Takeda Pharmaceutical Co. and Bristol-Myers Squibb Co. (BMY) indicated to Amylin they also would make bids, the people said. Amylin began looking for suitors with Credit Suisse Group AG and Goldman Sachs Group Inc. after rejecting a $3.5 billion offer from Bristol-Myers this year, people with knowledge of the matter said last month.
“Diabetes is one of the last few monolithic market opportunities,” Michael King, an analyst with Rodman & Renshaw in New York, said in a telephone interview. “All you have to do is look at the statistics. The numbers are enormous and growing.”
Pfizer Inc. (PFE), AstraZeneca Plc (AZN) and Roche Holding AG (ROG) had signed confidentiality agreements on Amylin’s sale process, people familiar with the matter said this month. It wasn’t clear whether they decided to move ahead with bids.
Spokesmen at Sanofi, Roche and AstraZeneca declined to comment. Representatives at Merck, Amylin, Pfizer and Bristol- Myers declined to comment. A U.S.-based spokeswoman for Takeda declined to comment.
Amylin rose (AMLN) 8.4 percent to $27.96 at the close yesterday in New York, the biggest single-day gain in a month.
Amylin received approval in January for Bydureon, a once- weekly formulation of its earlier medicine Byetta, and the drugs may draw $1.5 billion in annual revenue in the next few years, said Phil Nadeau, an analyst with Cowen & Co. in New York.
“For most of these companies, Amylin would be complementary to what they have,” Nadeau said. “Each of these has a diabetes franchise and sales force and has been successful to some extent in the past. They could presumably make Bydureon a bigger product than Amylin is making it.”
Amylin’s revenue topped $650 million last year and is poised to increase about 5 percent in 2012, according to analyst estimates compiled (AMLN) by Bloomberg. About 346 million people in the world have diabetes, and the number of deaths from the chronic disease may double from 2005 to 2030, according to the World Health Organization. Drugmakers are working to introduce new therapies to the market, with mixed results.
Sanofi, based in Paris, is developing its diabetes business and working on lixisenatide, a treatment belonging to the same drug class as Byetta and Bydureon. Roche, based in Basel, Switzerland, returned rights to a similar experimental medicine, known as taspoglutide, to developer Ipsen SA last year after patients dropped out of trials because of side effects.

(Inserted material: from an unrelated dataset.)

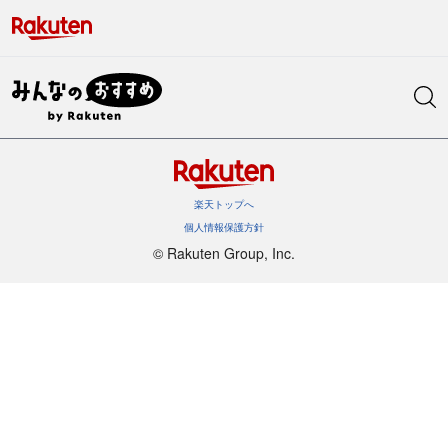
楽天トップへ
個人情報保護方針
©︎ Rakuten Group, Inc.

Bristol-Myers, based in New York, and London-based AstraZeneca failed to win U.S. clearance this year to sell the experimental diabetes treatment dapagliflozin as regulators sought more safety data.
Merck, in Whitehouse Station, New Jersey, sells the diabetes drugs Januvia and Janumet, which drew $919 million and $392 million in first-quarter revenue (MRK), respectively. Purchasing Amylin would make sense for the drugmaker because “they’ve got a robust diabetes franchise already,” King said.
Amylin had been seeking a partner to help market Bydureon outside the U.S. since November, when it ended a collaboration with Eli Lilly & Co. The company rejected Bristol-Myers’s $22-a- share bid in February, said people familiar with the matter.